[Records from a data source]
---------------
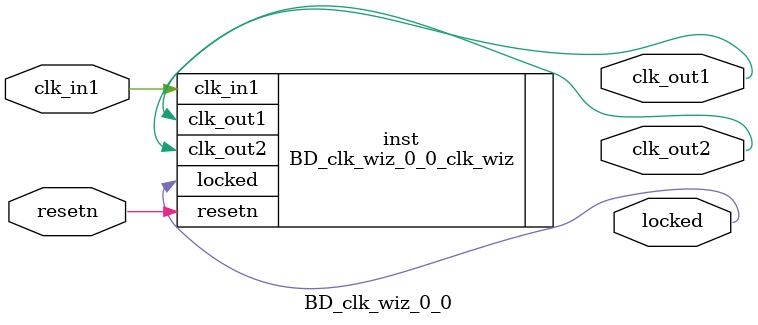
<source format=v>


`timescale 1ps/1ps

(* CORE_GENERATION_INFO = "BD_clk_wiz_0_0,clk_wiz_v6_0_0_0,{component_name=BD_clk_wiz_0_0,use_phase_alignment=true,use_min_o_jitter=false,use_max_i_jitter=false,use_dyn_phase_shift=false,use_inclk_switchover=false,use_dyn_reconfig=false,enable_axi=0,feedback_source=FDBK_AUTO,PRIMITIVE=MMCM,num_out_clk=2,clkin1_period=10.000,clkin2_period=10.000,use_power_down=false,use_reset=true,use_locked=true,use_inclk_stopped=false,feedback_type=SINGLE,CLOCK_MGR_TYPE=NA,manual_override=false}" *)

module BD_clk_wiz_0_0 
 (
  // Clock out ports
  output        clk_out1,
  output        clk_out2,
  // Status and control signals
  input         resetn,
  output        locked,
 // Clock in ports
  input         clk_in1
 );

  BD_clk_wiz_0_0_clk_wiz inst
  (
  // Clock out ports  
  .clk_out1(clk_out1),
  .clk_out2(clk_out2),
  // Status and control signals               
  .resetn(resetn), 
  .locked(locked),
 // Clock in ports
  .clk_in1(clk_in1)
  );

endmodule

</source>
---------------
Reproduce the data above in full, exactly, with the images removed.

<source format=v>


`timescale 1ps/1ps

(* CORE_GENERATION_INFO = "BD_clk_wiz_0_0,clk_wiz_v6_0_0_0,{component_name=BD_clk_wiz_0_0,use_phase_alignment=true,use_min_o_jitter=false,use_max_i_jitter=false,use_dyn_phase_shift=false,use_inclk_switchover=false,use_dyn_reconfig=false,enable_axi=0,feedback_source=FDBK_AUTO,PRIMITIVE=MMCM,num_out_clk=2,clkin1_period=10.000,clkin2_period=10.000,use_power_down=false,use_reset=true,use_locked=true,use_inclk_stopped=false,feedback_type=SINGLE,CLOCK_MGR_TYPE=NA,manual_override=false}" *)

module BD_clk_wiz_0_0 
 (
  // Clock out ports
  output        clk_out1,
  output        clk_out2,
  // Status and control signals
  input         resetn,
  output        locked,
 // Clock in ports
  input         clk_in1
 );

  BD_clk_wiz_0_0_clk_wiz inst
  (
  // Clock out ports  
  .clk_out1(clk_out1),
  .clk_out2(clk_out2),
  // Status and control signals               
  .resetn(resetn), 
  .locked(locked),
 // Clock in ports
  .clk_in1(clk_in1)
  );

endmodule

</source>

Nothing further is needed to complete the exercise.